Dickens wrote a series of Christmas stories. We know A Christmas Carol best, but in his lifetime A Cricket on the Hearth was mot popular. Almost unknown is The Haunted Man and the story is weaker, but even sub-par Dickens still has something to say.
The story is last, I think, because it contains a lesson Dickens would not learn: our pain, the bad breaks in life, should not be forgotten. We must do right, do our duty, and show mercy to those around us. In Part I, I suggested that Christmas was abandoned, because Dickens wished to be inimitable and Christmas, the story of the Christ, defied even his great skill. It would not submit to him. Eventually his wife, children, and many friends would suffer for the great author’s presumption.
The last Christmas story contained the remedy and one hopes Dickens remembered the tale. Haunted Man is, after all, a story of memory and the ability of even error to redeem.
The Haunted Man (Few Spoilers)
Everybody said he looked like a haunted man. The extent of my present claim for everybody is, that they , were so far right. He did.
This haunted Mr Redlaw is a professor and scientist: a hermit dedicated to chemistry. He is a decent man, but one who thinks he understands the course of his life and that it is bad. He is oppressed by his memories of wrongs done to him and sorrows. Redlaw presumes to know what would have been better and is eaten up coveting what was not and now cannot be. He cannot forgive wrongs done to him, he dwells on them, but he would forget:
“If I could forget my sorrow and wrong, I would,” the Ghost repeated. “If I could forget my sorrow and my wrong, I would!”

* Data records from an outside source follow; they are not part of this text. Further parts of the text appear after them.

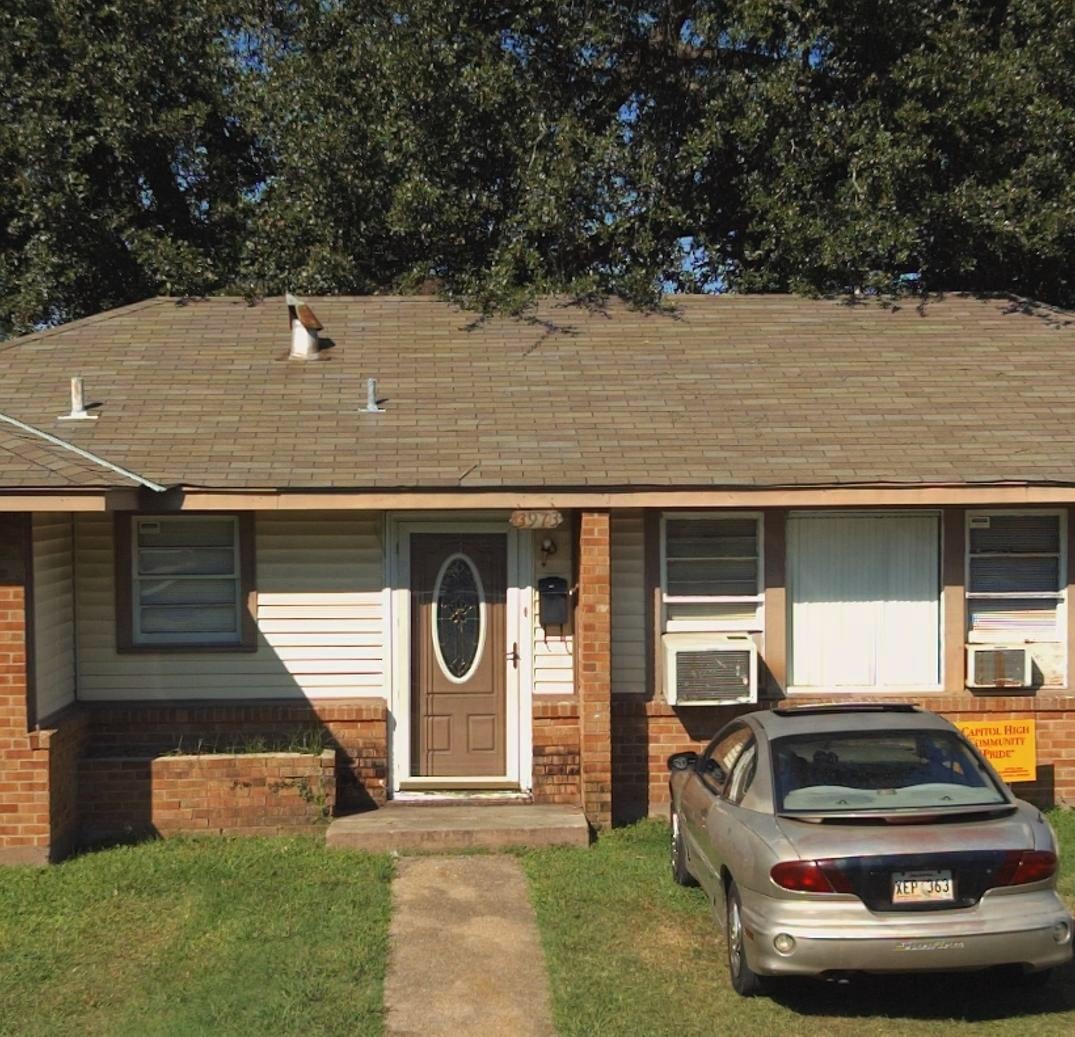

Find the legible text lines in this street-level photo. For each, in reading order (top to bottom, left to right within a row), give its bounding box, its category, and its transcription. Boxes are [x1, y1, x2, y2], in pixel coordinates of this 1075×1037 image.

[515, 511, 560, 529] StreetNumber: 3973
[959, 725, 1030, 738] None: CAPITOL HIGH
[978, 736, 1028, 748] None: MMUNITY
[983, 748, 1016, 760] None: *RIDE
[893, 877, 950, 896] None: XEP 363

He is given the gift of forgetting “sorrow, wrong, and trouble” with results that are not unexpected to any Christian. Our sins are ever before us, but these humble us, make us tender, and teach us to forgive the faults of others.
Or so it should be.
The day will come when we can forget, when troubles are no more, but that day is not yet. This side of death our sorrows, wrongs, and troubles are necessary. They can teach us or so Dickens suggests. He is not suggesting pain is good, but that in God’s good healing of our bad choices, good may come. As the mother, the Mary figure in the story, puts it:
“I have been thinking, Mr. Edmund, that you have been often thinking of late, when I have been sitting by, how true the saying is, that adversity is a good teacher. Health will be more precious to you, after this illness, than it has ever been. And years hence, when this time of year comes round, and you remember the days when you lay here sick, alone, that the knowledge of your illness might not afflict those who are dearest to you, your home will be doubly dear and doubly blest. Now, isn’t that a good, true thing?”
The illness is not good, health is good. Illness can be a blessing if, as Dickens has his heroine suggest, it makes the good things in life “doubly dear and doubly blest.” Most dear of all is forgiveness. God help us how we long, all of us, for forgiveness. We are recall, we feel, and we are sorry. Our sorrow brings an earnest desire to forgive others.
Forgiveness is the mighty force born on Christmas Day that does not forget troubles, but makes something better of them. Against sorrow and mercy Dickens places indifference and presumption. The indifferent grow so callous to the world, the flesh, and the devil they cannot care. The presumptions, the men of science, think they know what is best and withhold mercy in the cold, accurate accounting of what should have been compared to what is. Dickens makes this explicit and he compares one who cannot feel to one who would not feel sorrow:
He is the growth of man’s indifference; you are the growth of man’s presumption. The beneficent design of Heaven is, in each case, overthrown, and from the two poles of the immaterial world you come together.
Dickens finds hope in Christmas and the severe mercy of Christ. The Haunted Man is a story of forgiveness and the power of the Cross. We cannot be indifferent to suffering or forgetful of the sacrifice of the Incarnation:
“O Thou, he said, “who through the teaching of pure love, hast graciously restored me to the memory which was the memory of Christ upon the Cross, and of all the good who perished in His cause, receive my thanks, and bless her!”
Mayhap Mr Dickens should have recalled that not just the chemists forget God in pride and presumption. Sometimes the literary men, gifted with words, presume and forget that there is one inimitable Word. We can pray that Dickens recollected his better self at the end and so made a good crossing of the river Lethe.
Lord keep our memory green until we can come to redemption of all history at Christ’s great feast.
Lord Jesus Christ, son of God, have mercy on me a sinner.